Will China’s Digital Red Envelopes Deliver Mobile Wallet Adoption?

China’s culture and history stretches back, quite literally, thousands of years. However, one tradition central to the Chinese New Year is getting a digital update for the 2016 celebrations.

South China Morning Post reported that some of the country’s largest eCommerce retailers, along with the government itself, are trying to push the tradition of new year’s monetary gifts online. “Hongbao” — historically red envelopes containing cash as a gift of goodwill and prosperity to start the new year — have always been delivered by hand, but this year, Alibaba, Baidu, Tencent and the Chinese Communist Party are all trying to get people to send their new year’s gifts digitally instead.

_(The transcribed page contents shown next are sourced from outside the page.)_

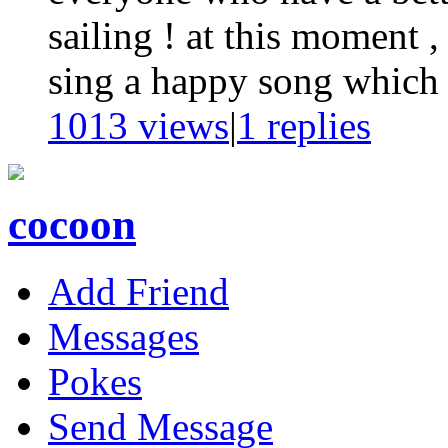
sailing ! at this moment ,
sing a happy song which w
1013 views
|
1
replies
cocoon
Add Friend
Messages
Pokes
Send Message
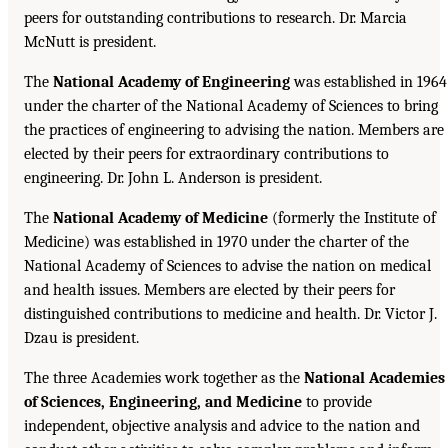
peers for outstanding contributions to research. Dr. Marcia
McNutt is president.
The
National Academy of Engineering
was established in 1964
under the charter of the National Academy of Sciences to bring
the practices of engineering to advising the nation. Members are
elected by their peers for extraordinary contributions to
engineering. Dr. John L. Anderson is president.
The
National Academy of Medicine
(formerly the Institute of
Medicine) was established in 1970 under the charter of the
National Academy of Sciences to advise the nation on medical
and health issues. Members are elected by their peers for
distinguished contributions to medicine and health. Dr. Victor J.
Dzau is president.
The three Academies work together as the
National Academies
of Sciences, Engineering, and Medicine
to provide
independent, objective analysis and advice to the nation and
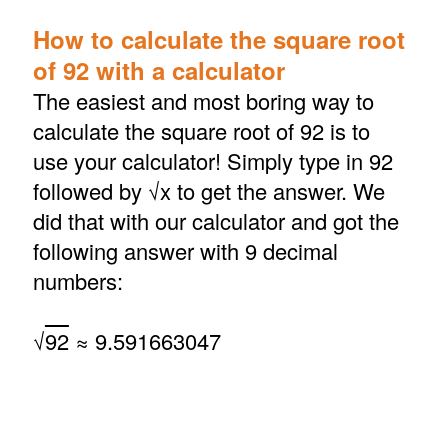
How to calculate the square root
of 92 with a calculator
The easiest and most boring way to
calculate the square root of 92 is to
use your calculator! Simply type in 92
followed by √x to get the answer. We
did that with our calculator and got the
following answer with 9 decimal
numbers:
√
92
≈ 9.591663047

In addition to offering digital equivalents of hongbao that the eRetailers are pushing as more flexible and convenient than physical envelopes, the Chinese government has put its money where its mouth is. A total of $50,000 has been put up as a pot from which the lucky winners can send their family and friends digital hongbao at no personal expense; however, participants have to enter a passcode — so far, all well-known sayings from President Xi Jinping — to win their share of some of those new year’s funds.

While South China Morning Post reported that some Internet commenters treated the program with derision and disbelief, TechCrunch explained that digital hongbao aren’t an absolute novelty in China. In fact, WeChat processed more than 1 billion hongbao in 2015, and on the West’s communally chosen date for the new year, another 2.3 billion were ordered through the site.

Chinese revelers clearly show an affinity for updating traditional customs to suit modern conceptions of convenience, and if the country’s eCommerce giants can continue to incentivize the move from the old to the new, more of China’s ancient traditions than just the hongbao may end up moving to mobile, the cloud and beyond.